Jemena won the contract in November 2015 with a plan to build a 14-inch diameter pipeline but now the diameter has been reduced to 12 inches.

In comments published in the Sydney Morning Herald, Jemena’s Head of Business Development, Antoon Booey, said, “There just isn’t enough gas to justify anything bigger than a 12-inch pipeline at this stage.

“When we were awarded the business in November last year we had an expectation there would be more gas available to be transported, but since late last year there’s been a real lack of interest to contract with us for gas transportation agreements.

In early 2016, Northern Territory opposition leader, Michael Gunner announced a moratorium on fraccing within the state to go into effect should his party be elected into power.
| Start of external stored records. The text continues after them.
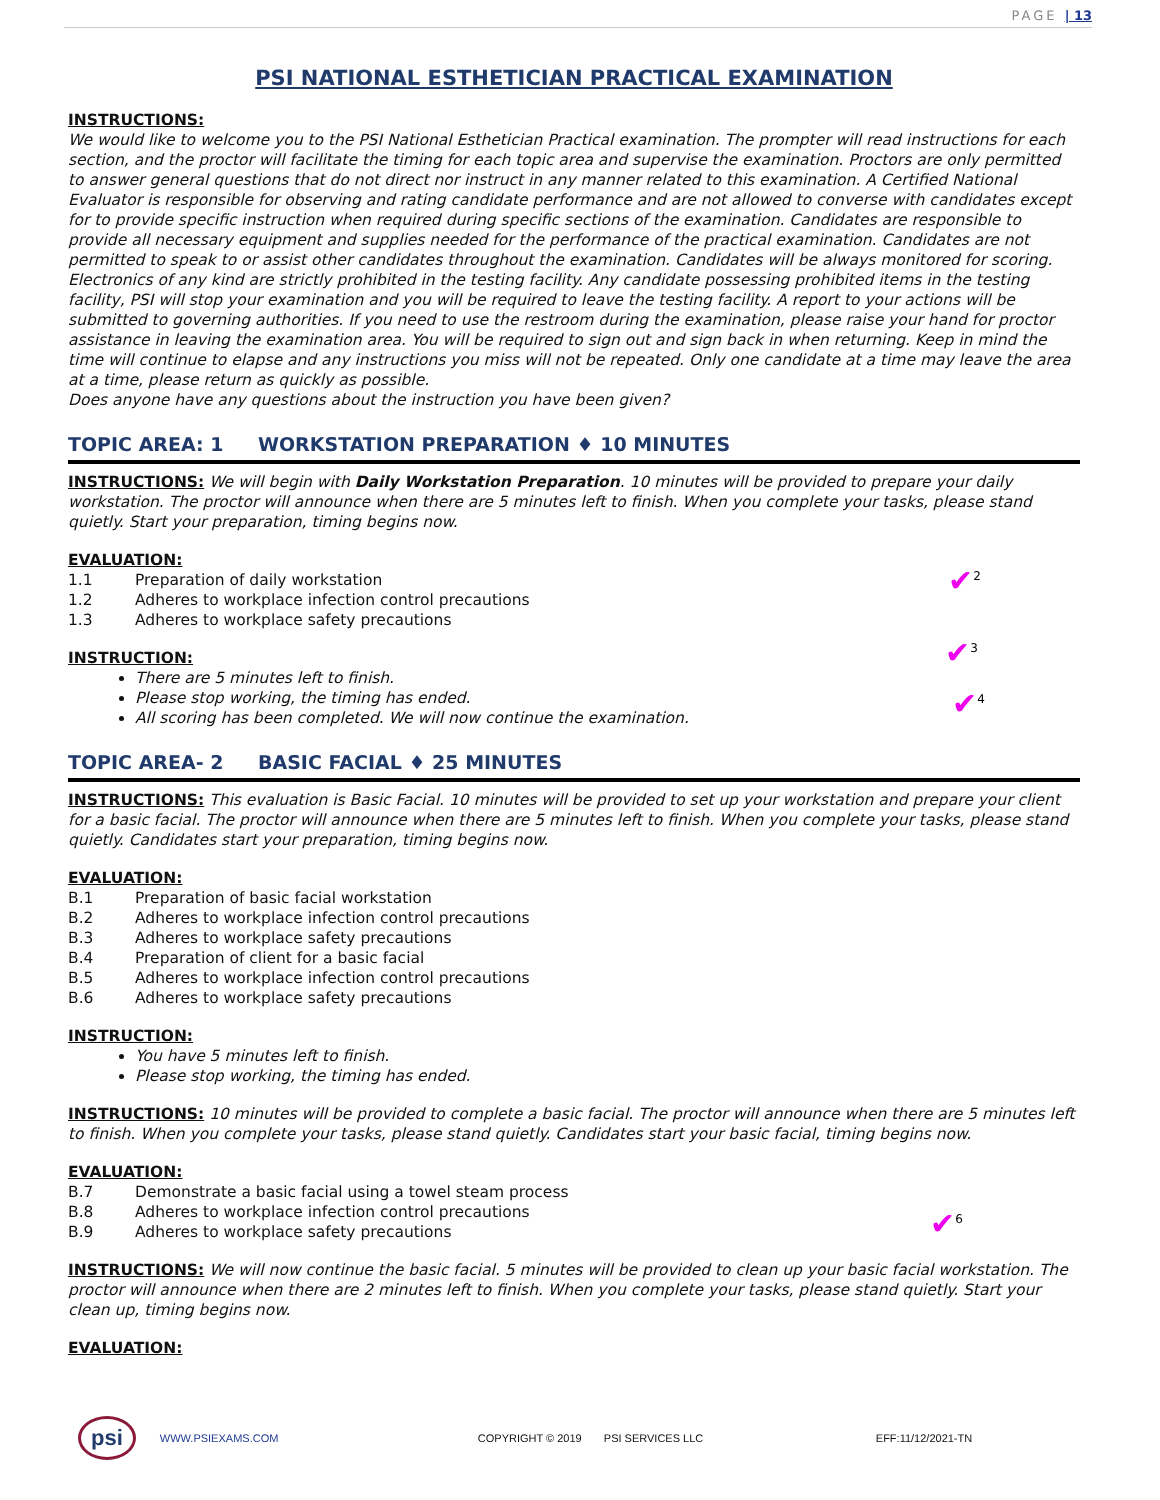PAGE | 13
PSI NATIONAL ESTHETICIAN PRACTICAL EXAMINATION
INSTRUCTIONS:
We would like to welcome you to the PSI National Esthetician Practical examination. The prompter will read instructions for each section, and the proctor will facilitate the timing for each topic area and supervise the examination. Proctors are only permitted to answer general questions that do not direct nor instruct in any manner related to this examination. A Certified National Evaluator is responsible for observing and rating candidate performance and are not allowed to converse with candidates except for to provide specific instruction when required during specific sections of the examination. Candidates are responsible to provide all necessary equipment and supplies needed for the performance of the practical examination. Candidates are not permitted to speak to or assist other candidates throughout the examination. Candidates will be always monitored for scoring. Electronics of any kind are strictly prohibited in the testing facility. Any candidate possessing prohibited items in the testing facility, PSI will stop your examination and you will be required to leave the testing facility. A report to your actions will be submitted to governing authorities. If you need to use the restroom during the examination, please raise your hand for proctor assistance in leaving the examination area. You will be required to sign out and sign back in when returning. Keep in mind the time will continue to elapse and any instructions you miss will not be repeated. Only one candidate at a time may leave the area at a time, please return as quickly as possible.
Does anyone have any questions about the instruction you have been given?
TOPIC AREA: 1 WORKSTATION PREPARATION ♦ 10 MINUTES
INSTRUCTIONS: We will begin with Daily Workstation Preparation. 10 minutes will be provided to prepare your daily workstation. The proctor will announce when there are 5 minutes left to finish. When you complete your tasks, please stand quietly. Start your preparation, timing begins now.
EVALUATION:
1.1 Preparation of daily workstation
1.2 Adheres to workplace infection control precautions
1.3 Adheres to workplace safety precautions
INSTRUCTION:
There are 5 minutes left to finish.
Please stop working, the timing has ended.
All scoring has been completed. We will now continue the examination.
TOPIC AREA- 2 BASIC FACIAL ♦ 25 MINUTES
INSTRUCTIONS: This evaluation is Basic Facial. 10 minutes will be provided to set up your workstation and prepare your client for a basic facial. The proctor will announce when there are 5 minutes left to finish. When you complete your tasks, please stand quietly. Candidates start your preparation, timing begins now.
EVALUATION:
B.1 Preparation of basic facial workstation
B.2 Adheres to workplace infection control precautions
B.3 Adheres to workplace safety precautions
B.4 Preparation of client for a basic facial
B.5 Adheres to workplace infection control precautions
B.6 Adheres to workplace safety precautions
INSTRUCTION:
You have 5 minutes left to finish.
Please stop working, the timing has ended.
INSTRUCTIONS: 10 minutes will be provided to complete a basic facial. The proctor will announce when there are 5 minutes left to finish. When you complete your tasks, please stand quietly. Candidates start your basic facial, timing begins now.
EVALUATION:
B.7 Demonstrate a basic facial using a towel steam process
B.8 Adheres to workplace infection control precautions
B.9 Adheres to workplace safety precautions
INSTRUCTIONS: We will now continue the basic facial. 5 minutes will be provided to clean up your basic facial workstation. The proctor will announce when there are 2 minutes left to finish. When you complete your tasks, please stand quietly. Start your clean up, timing begins now.
EVALUATION:
✔<sup>2</sup>
✔<sup>3</sup>
✔<sup>4</sup>
✔<sup>6</sup>
psi WWW.PSIEXAMS.COM COPYRIGHT © 2019 PSI SERVICES LLC EFF:11/12/2021-TN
Mr Gunner said the moratorium would stay in place until the Labor Government could determine the full implications of hydraulic fracturing.

The proposed moratorium has been heavily criticized by key industry players, including The Australian Petroleum Production and Exploration Association (APPEA) due to the impact it would have on projects, including the NEGI pipeline.

NT Chief Minister, Adam Giles expressed his concerns when the moratorium was announced.

“Labor’s ban threatens the $800million gas pipeline to the east coast, and the 900 jobs it will create by robbing the pipeline of gas it needs to be viable.”

Mr Booey said it was hard to say how much Labor’s support for a moratorium on fraccing caused gas developers to be reluctant to to commit to using the pipeline.

Mr Booey said gas developers “need to get their act together and start producing enough gas” for the pipeline, but Jemena is still confident of its success in the long term.

“It’s the first step of what we hope will be a much larger pipeline eventually, and one that connects the Northern Territory right through to the east coast.

“In terms of development for northern Australia, the bottleneck won’t be the size of this pipeline, the bottleneck will be the rate at which upstream developers can produce gas,” said Mr Booey.

The order for the pipeline was made with suppliers on April 1.